• [ACTIVITY 1]:
Quote the records word for word, starting with their first line and going on through the line that contains "681.3], [0, 0, 1]] dist [0.005974, 0.000004]". Leave the pictures out of your answer.

• [TEXT FOR ANALYSIS]:
On Monday, Ukrainian soldiers with the 54th Mechanized Brigade posted a video on Telegram showing a Russian helicopter being hit by a missile in the Donbas region of Ukraine.

Whereas U.S. helicopters in Iraq and Afghanistan were forced to fly low and in the nape of the earth to counter the threats posed by man-portable air defense systems, the Russian helicopter seen in the video appears to fly straight and level before and after it is hit by the missile.

The damaged helicopter was able to keep flying for roughly a minute as a fire broke out aboard the aircraft and rapidly grew larger, engulfing everything inside of the helicopter until it crashed.

Navy Reserve Lt. Cmdr. Jack McCain tweeted that he was struck at how the Russian helicopter did not land right after being struck by the missile.

Under U.S. military procedures, if a fire breaks out aboard a helicopter, the crew must take immediate steps to put the fire out, such as cutting fuel to its engine, McCain told Task & Purpose. If the fire cannot be extinguished, the pilots must land immediately.

• [ACTIVITY 2]:
According to the text about the Russian helicopter, roughly how long did the damaged aircraft keep flying after the missile hit it?

• [SOURCE MATERIAL]:
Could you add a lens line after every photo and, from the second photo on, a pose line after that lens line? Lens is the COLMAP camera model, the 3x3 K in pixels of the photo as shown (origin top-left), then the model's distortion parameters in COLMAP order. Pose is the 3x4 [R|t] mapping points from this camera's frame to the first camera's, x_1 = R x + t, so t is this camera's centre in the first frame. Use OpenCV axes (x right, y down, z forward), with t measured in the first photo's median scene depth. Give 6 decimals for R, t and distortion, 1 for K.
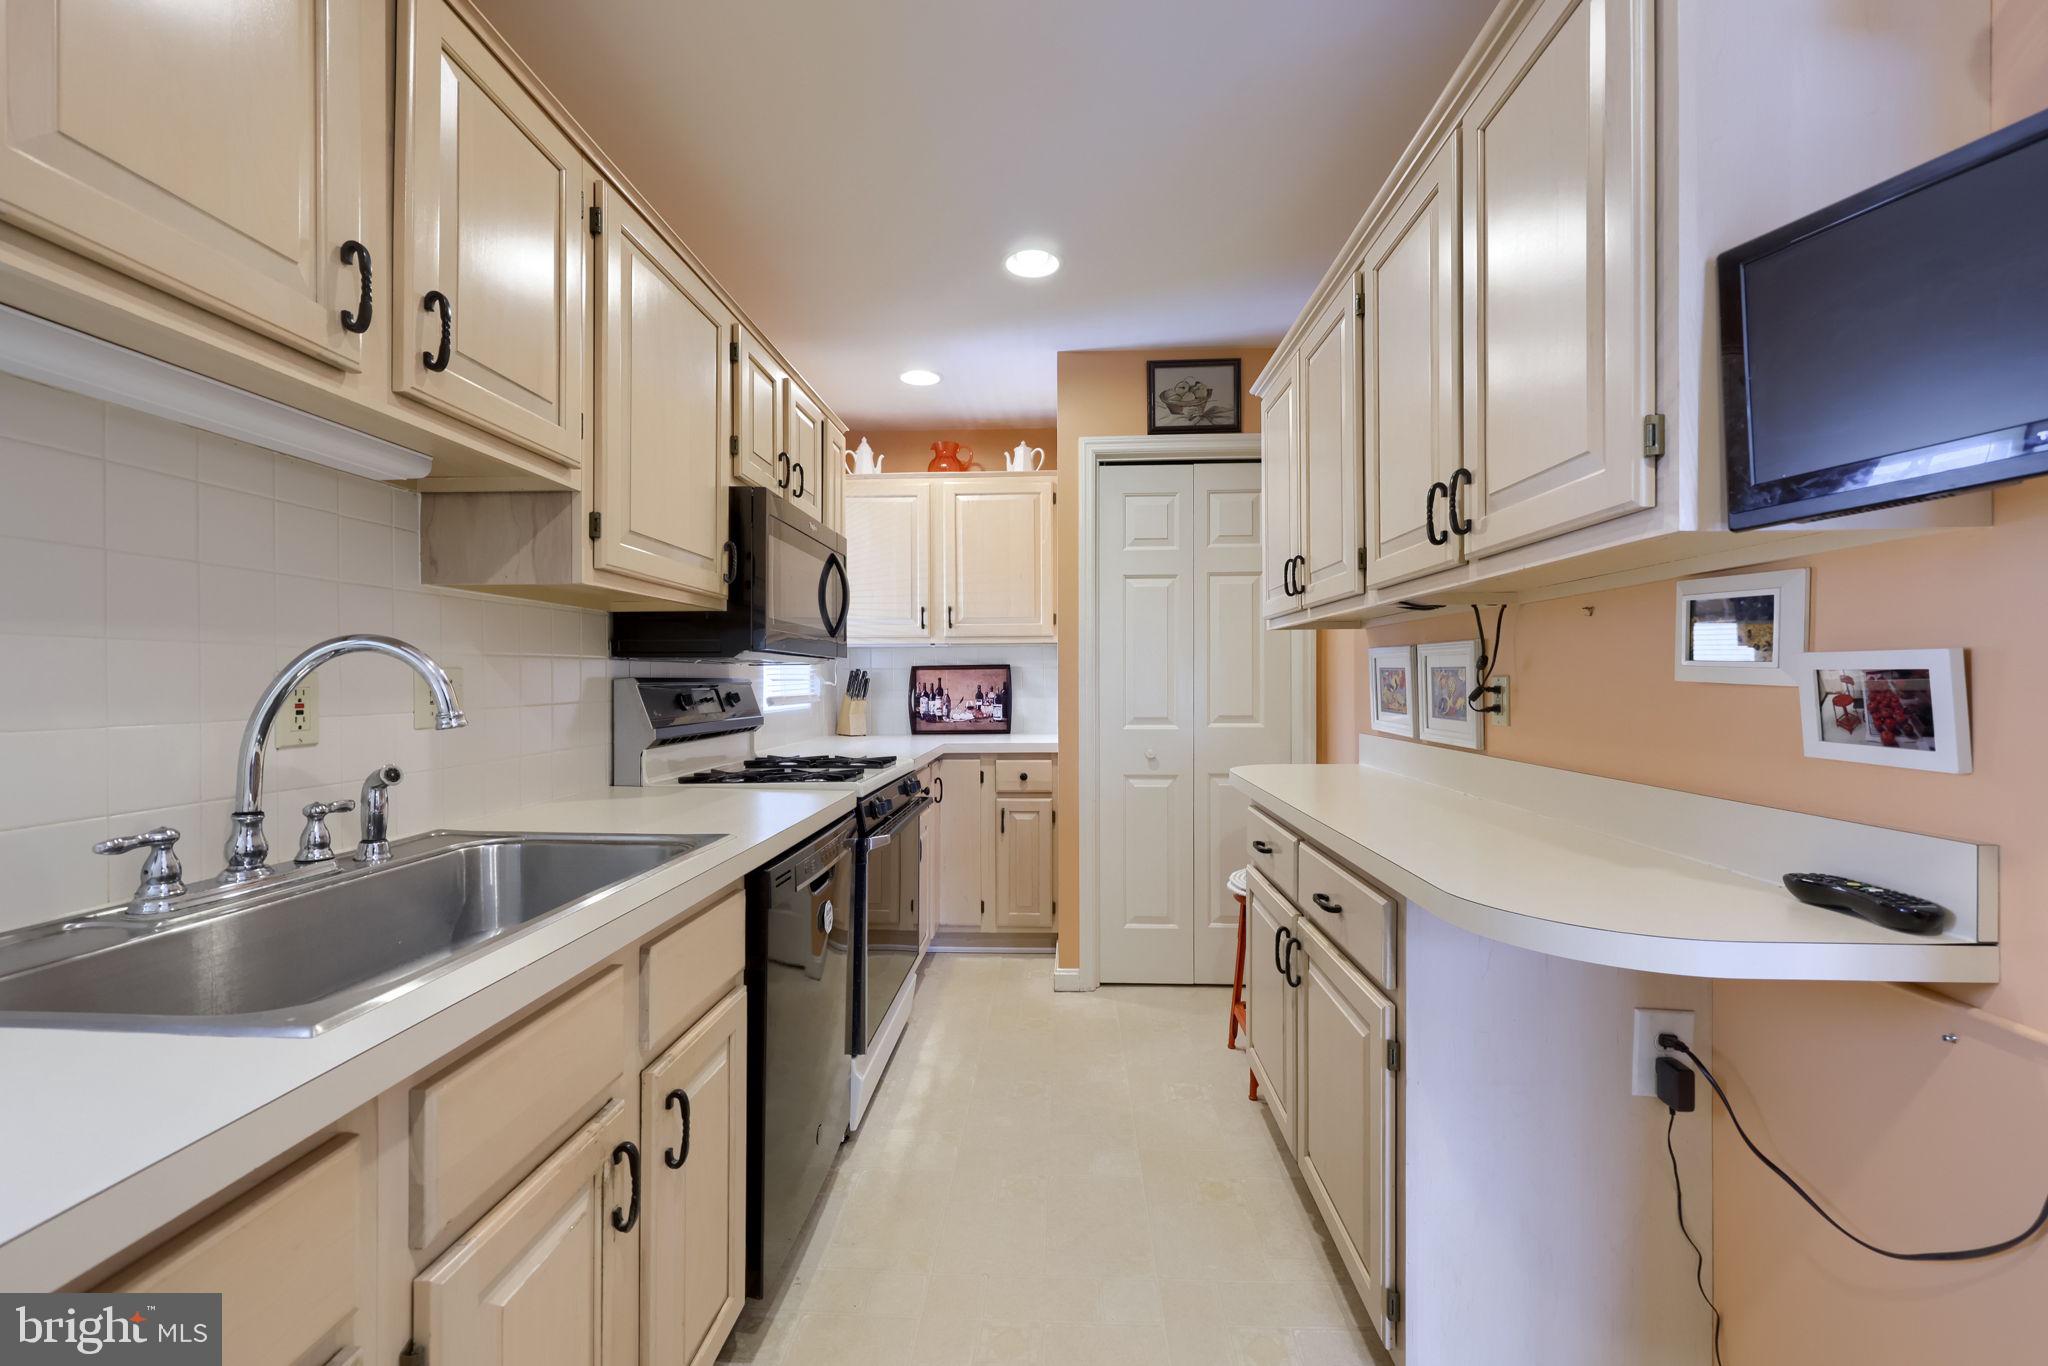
lens RADIAL K [[812.8, 0, 1002.6], [0, 812.8, 681.3], [0, 0, 1]] dist [0.005974, 0.000004]
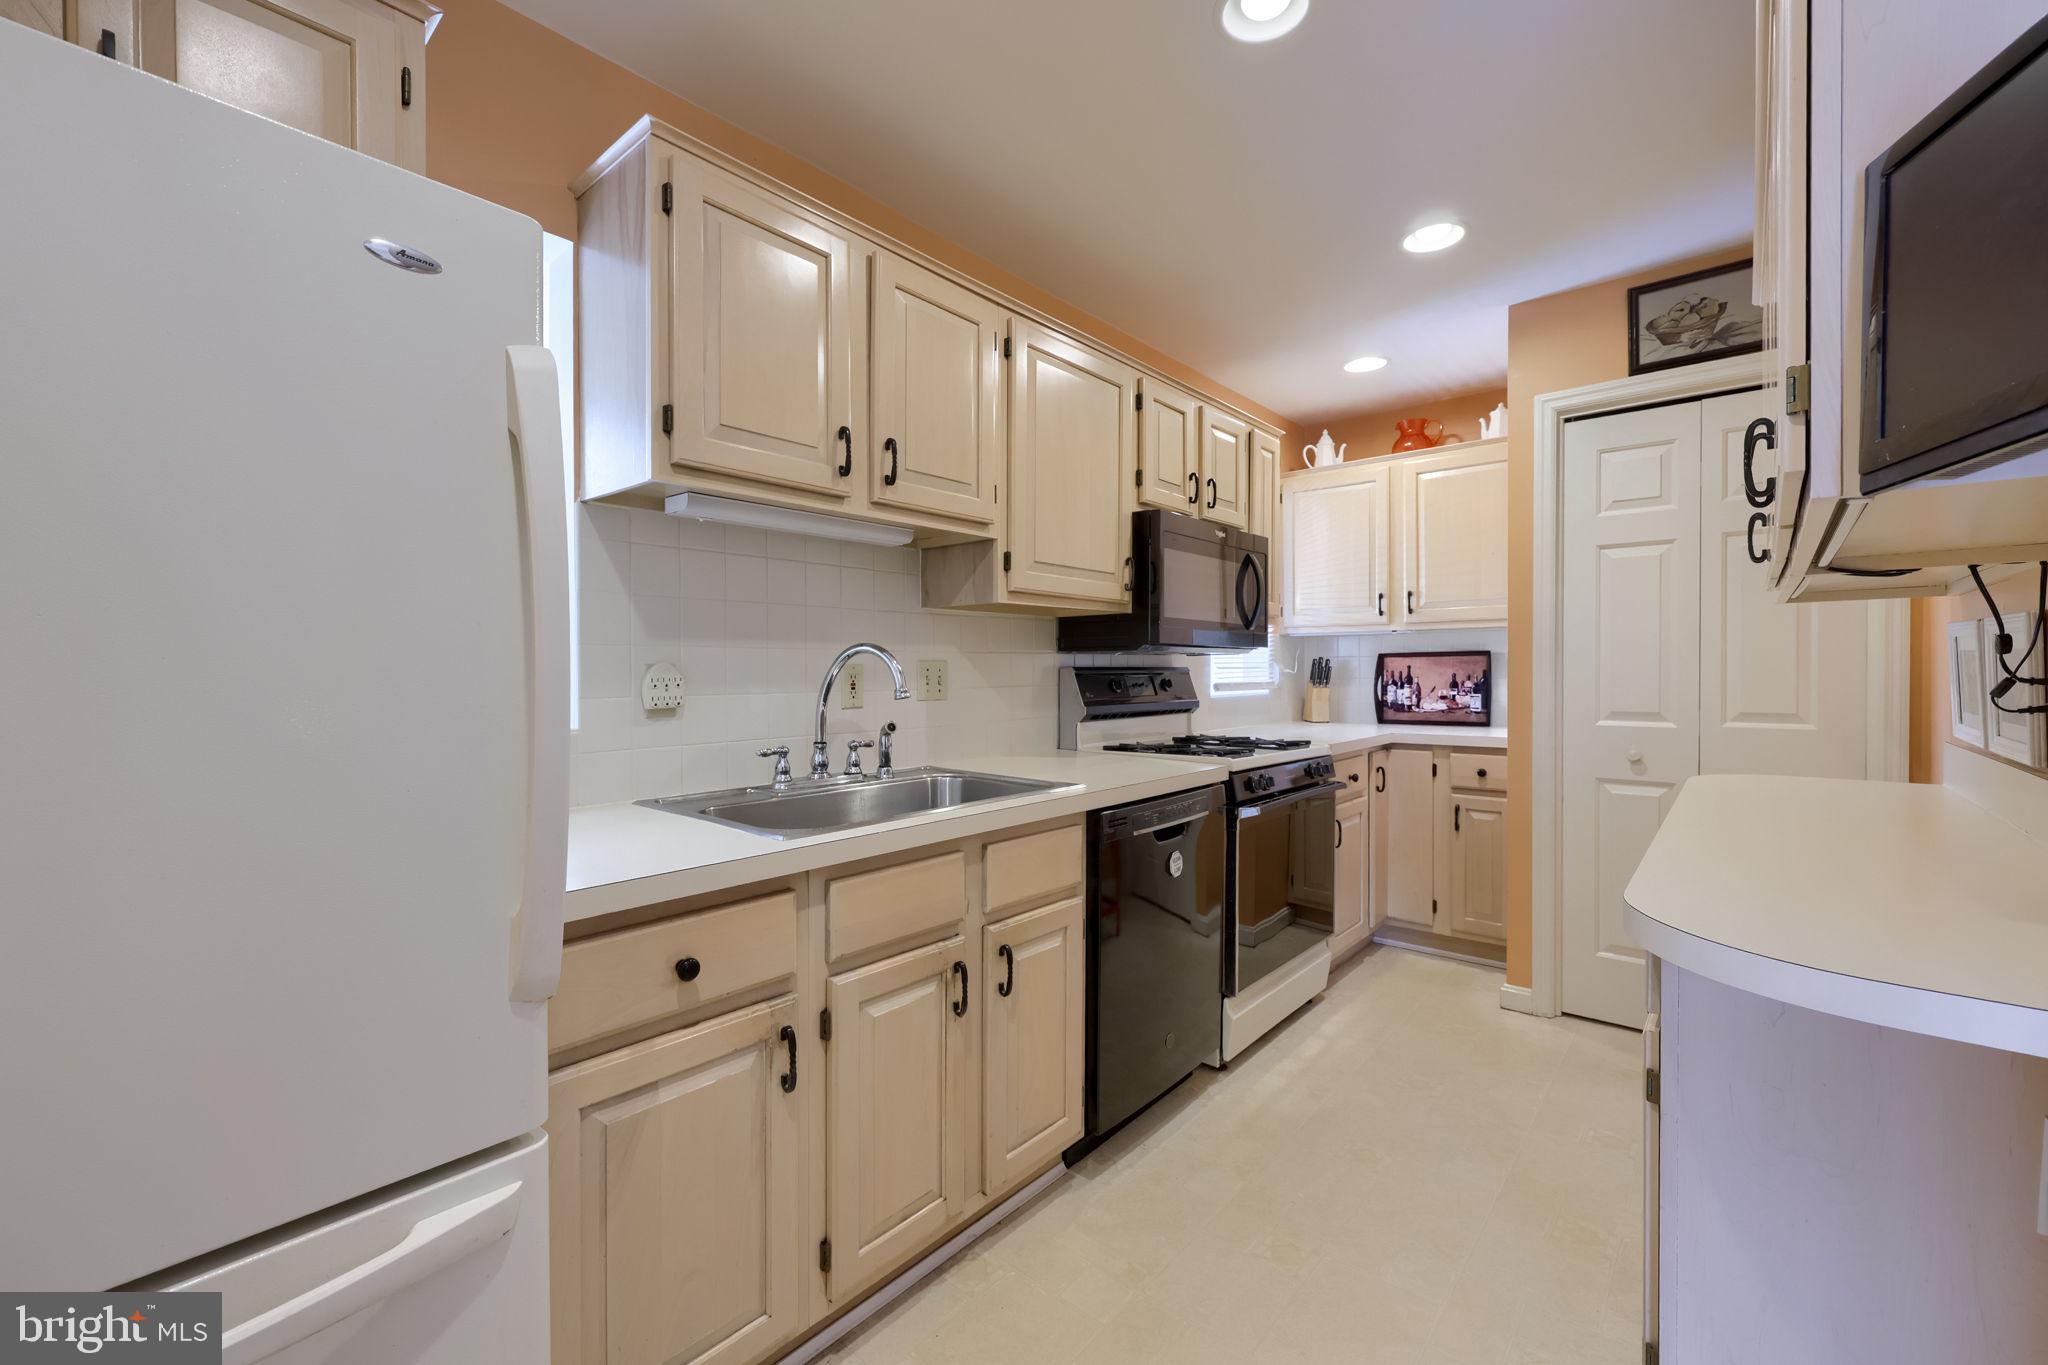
lens RADIAL K [[812.8, 0, 1012.8], [0, 812.8, 672.1], [0, 0, 1]] dist [0.005974, 0.000004]
pose [[0.787052, 0.001826, -0.616884, 0.254252], [0.000968, 0.999991, 0.004195, -0.001601], [0.616886, -0.003899, 0.787043, -0.077022]]
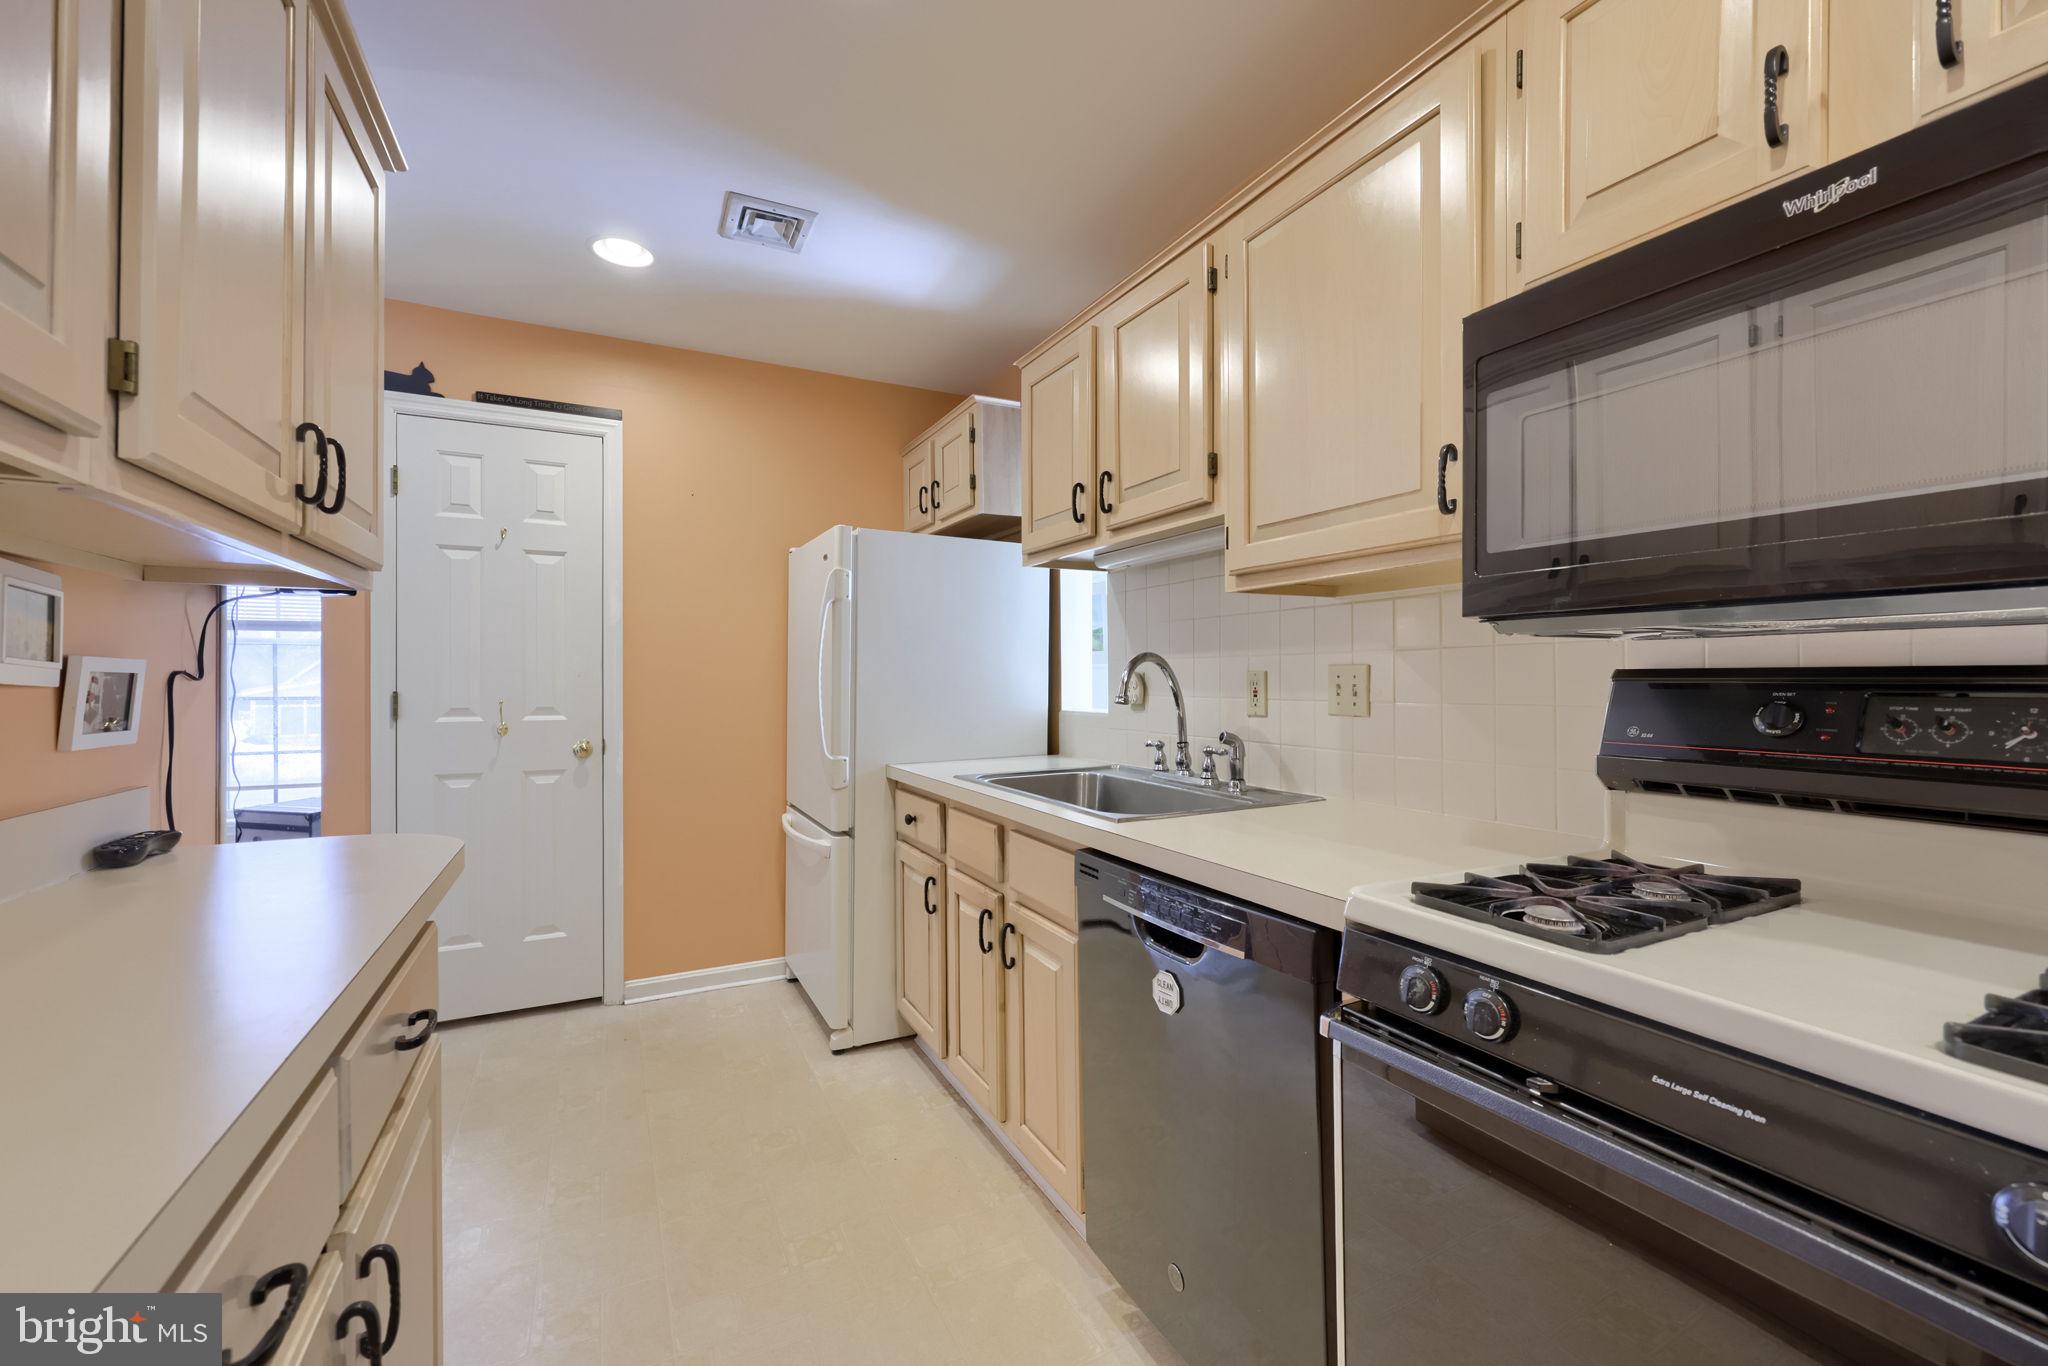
lens RADIAL K [[812.8, 0, 1017.3], [0, 812.8, 680.3], [0, 0, 1]] dist [0.005974, 0.000004]
pose [[-0.874791, 0.000712, -0.484501, 0.194984], [0.000019, 0.999999, 0.001436, 0.002485], [0.484501, 0.001247, -0.874790, 1.220142]]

• [ANSWER SPACE 1]:
Could you add a lens line after every photo and, from the second photo on, a pose line after that lens line? Lens is the COLMAP camera model, the 3x3 K in pixels of the photo as shown (origin top-left), then the model's distortion parameters in COLMAP order. Pose is the 3x4 [R|t] mapping points from this camera's frame to the first camera's, x_1 = R x + t, so t is this camera's centre in the first frame. Use OpenCV axes (x right, y down, z forward), with t measured in the first photo's median scene depth. Give 6 decimals for R, t and distortion, 1 for K.
lens RADIAL K [[812.8, 0, 1002.6], [0, 812.8, 681.3], [0, 0, 1]] dist [0.005974, 0.000004]

• [ANSWER SPACE 2]:
Roughly a minute.